### What is expected
Starting at the line holding "it was the best day of my life." and finishing at the line holding "WordPress.org", transcribe the material exactly, keeping both ends but no pictures.
---- Data provided
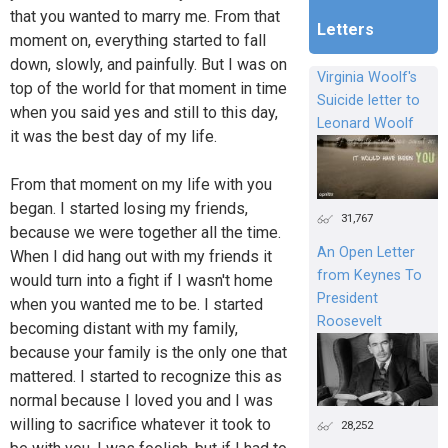
that you wanted to marry me. From that
Letters
moment on, everything started to fall
down, slowly, and painfully. But I was on
Virginia Woolf's
top of the world for that moment in time
Suicide letter to
when you said yes and still to this day,
Leonard Woolf
it was the best day of my life.
From that moment on my life with you
began. I started losing my friends,
31,767
because we were together all the time.
An Open Letter
When I did hang out with my friends it
from Keynes To
would turn into a fight if I wasn't home
President
when you wanted me to be. I started
Roosevelt
becoming distant with my family,
because your family is the only one that
mattered. I started to recognize this as
normal because I loved you and I was
willing to sacrifice whatever it took to
28,252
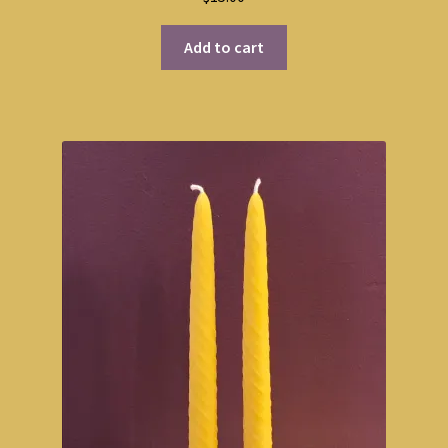
Add to cart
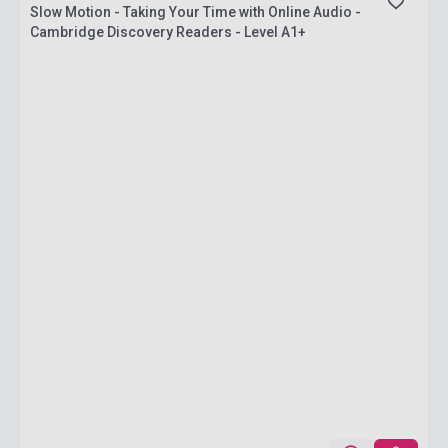
Slow Motion - Taking Your Time with Online Audio -
Cambridge Discovery Readers - Level A1+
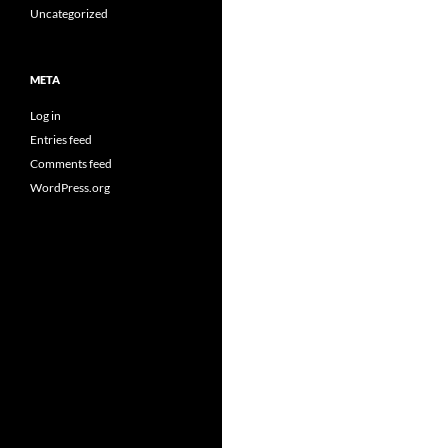
Uncategorized
META
Log in
Entries feed
Comments feed
WordPress.org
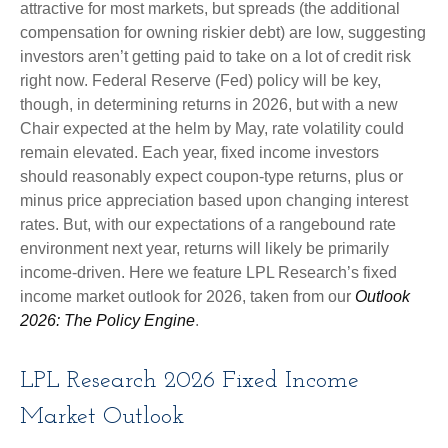
attractive for most markets, but spreads (the additional
compensation for owning riskier debt) are low, suggesting
investors aren’t getting paid to take on a lot of credit risk
right now. Federal Reserve (Fed) policy will be key,
though, in determining returns in 2026, but with a new
Chair expected at the helm by May, rate volatility could
remain elevated. Each year, fixed income investors
should reasonably expect coupon-type returns, plus or
minus price appreciation based upon changing interest
rates. But, with our expectations of a rangebound rate
environment next year, returns will likely be primarily
income-driven. Here we feature LPL Research’s fixed
income market outlook for 2026, taken from our
Outlook
2026: The Policy Engine
.
LPL Research 2026 Fixed Income
Market Outlook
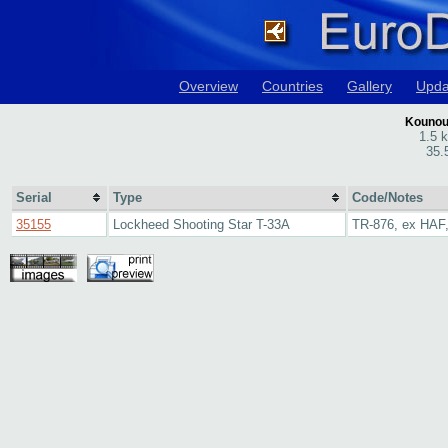
Overview
Countries
Gallery
Upda
Kounoup
1.5 
35.
Serial
Type
Code/Notes
35155
Lockheed Shooting Star T-33A
TR-876, ex HAF,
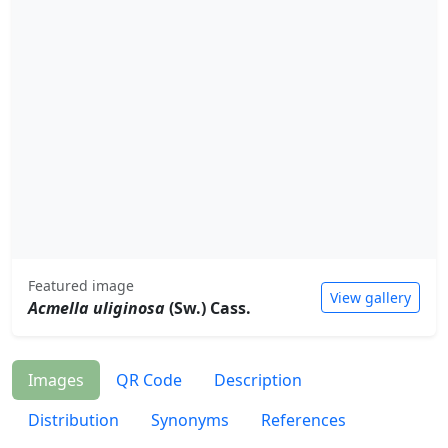
Featured image
View gallery
Acmella uliginosa
(Sw.) Cass.
Images
QR Code
Description
Distribution
Synonyms
References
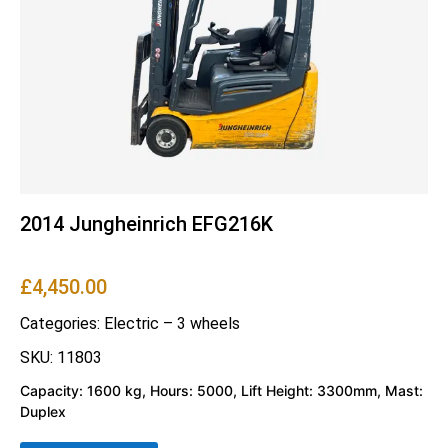
2014 Jungheinrich EFG216K
£
4,450.00
Categories:
Electric – 3 wheels
SKU: 11803
Capacity: 1600 kg, Hours: 5000, Lift Height: 3300mm, Mast:
Duplex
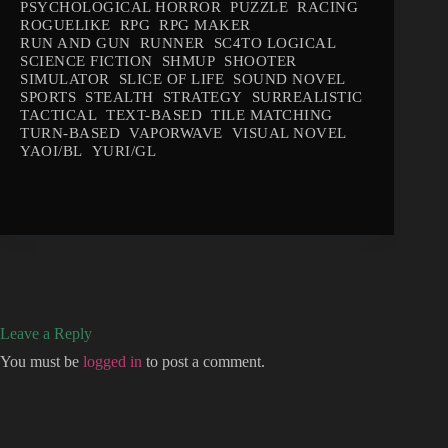
PSYCHOLOGICAL HORROR
PUZZLE
RACING
ROGUELIKE
RPG
RPG MAKER
RUN AND GUN
RUNNER
SC4TO LOGICAL
SCIENCE FICTION
SHMUP
SHOOTER
SIMULATOR
SLICE OF LIFE
SOUND NOVEL
SPORTS
STEALTH
STRATEGY
SURREALISTIC
TACTICAL
TEXT-BASED
TILE MATCHING
TURN-BASED
VAPORWAVE
VISUAL NOVEL
YAOI/BL
YURI/GL
Leave a Reply
You must be
logged in
to post a comment.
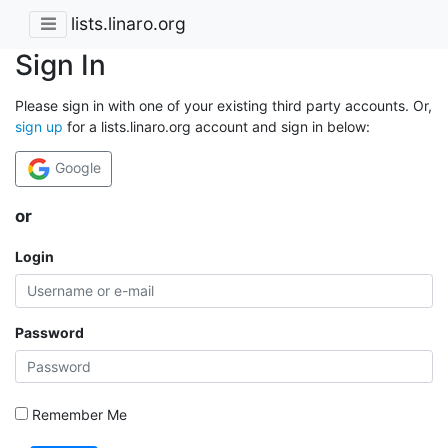
lists.linaro.org
Sign In
Please sign in with one of your existing third party accounts. Or,
sign up
for a lists.linaro.org account and sign in below:
Google
or
Login
Password
Remember Me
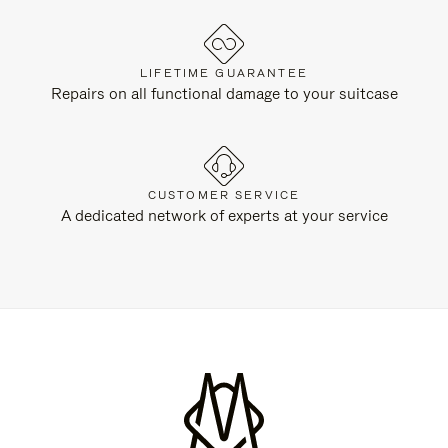
LIFETIME GUARANTEE
Repairs on all functional damage to your suitcase
CUSTOMER SERVICE
A dedicated network of experts at your service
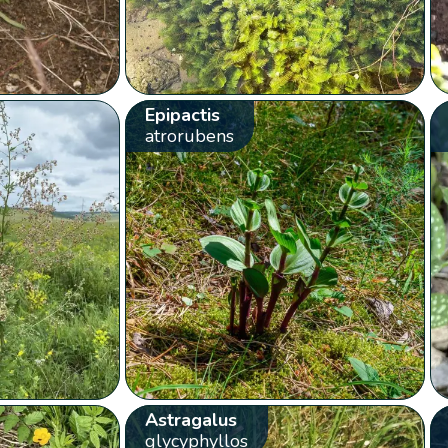
Epipactis
atrorubens
Astragalus
glycyphyllos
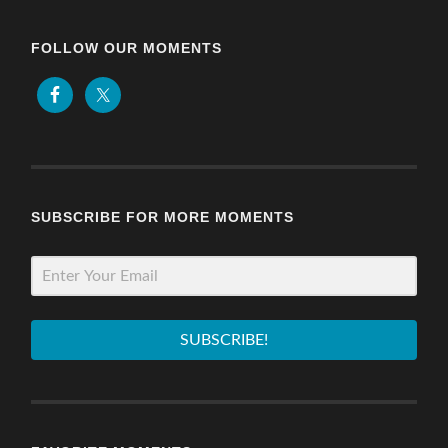
FOLLOW OUR MOMENTS
SUBSCRIBE FOR MORE MOMENTS
SUBSCRIBE!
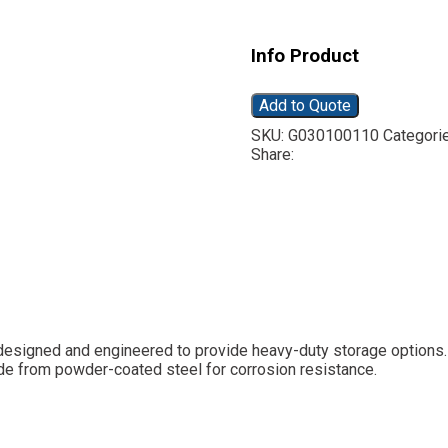
Info Product
Add to Quote
SKU:
G030100110
Categori
Share:
s designed and engineered to provide heavy-duty storage options.
ade from powder-coated steel for corrosion resistance.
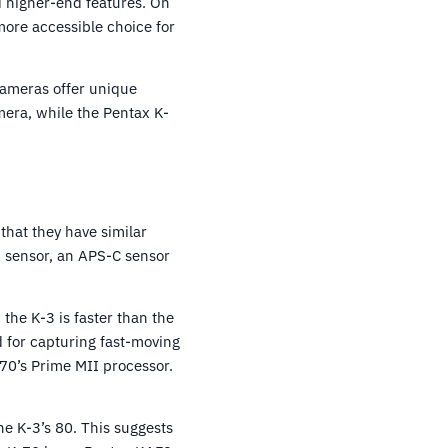
d higher-end features. On
more accessible choice for
 cameras offer unique
mera, while the Pentax K-
that they have similar
S sensor, an APS-C sensor
the K-3 is faster than the
d for capturing fast-moving
-70’s Prime MII processor.
e K-3’s 80. This suggests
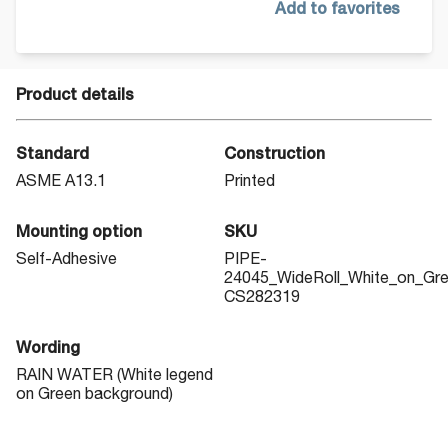
Add to favorites
Product details
Standard
Construction
ASME A13.1
Printed
Mounting option
SKU
Self-Adhesive
PIPE-
24045_WideRoll_White_on_Gr
CS282319
Wording
RAIN WATER (White legend
on Green background)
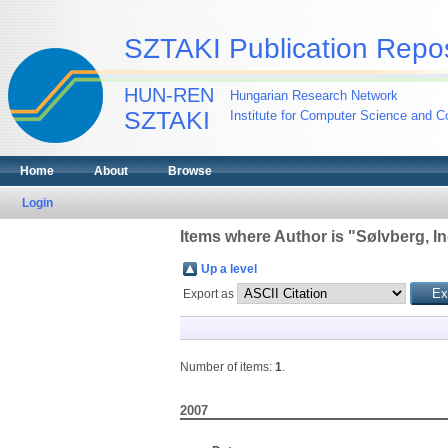
SZTAKI Publication Repos
HUN-REN
Hungarian Research Network
SZTAKI
Institute for Computer Science and Co
Home
About
Browse
Login
Items where Author is "
Sølvberg, I
Up a level
Export as
Number of items:
1
.
2007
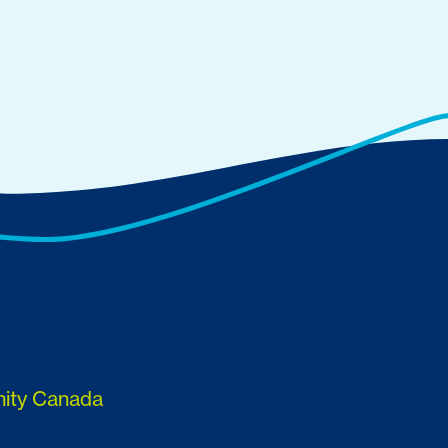
nity Canada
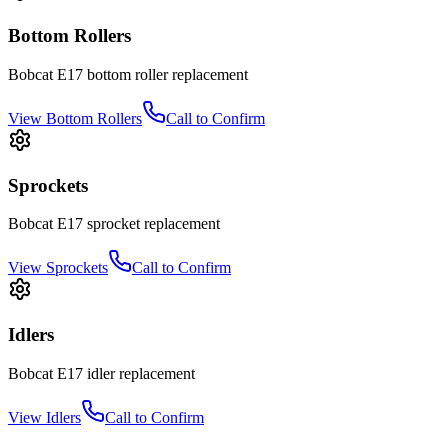
Bottom Rollers
Bobcat
E17
bottom roller
replacement
View
Bottom Rollers
Call to Confirm
Sprockets
Bobcat
E17
sprocket
replacement
View
Sprockets
Call to Confirm
Idlers
Bobcat
E17
idler
replacement
View
Idlers
Call to Confirm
--------
### Output of the exercise
it was the best day of my life.
From that moment on my life with you
began. I started losing my friends,
31,767
because we were together all the time.
An Open Letter
When I did hang out with my friends it
from Keynes To
would turn into a fight if I wasn't home
President
when you wanted me to be. I started
Roosevelt
becoming distant with my family,
because your family is the only one that
mattered. I started to recognize this as
normal because I loved you and I was
willing to sacrifice whatever it took to
28,252
Add to cart
Slow Motion - Taking Your Time with Online Audio -
Cambridge Discovery Readers - Level A1+
Uncategorized
META
Log in
Entries feed
Comments feed
WordPress.org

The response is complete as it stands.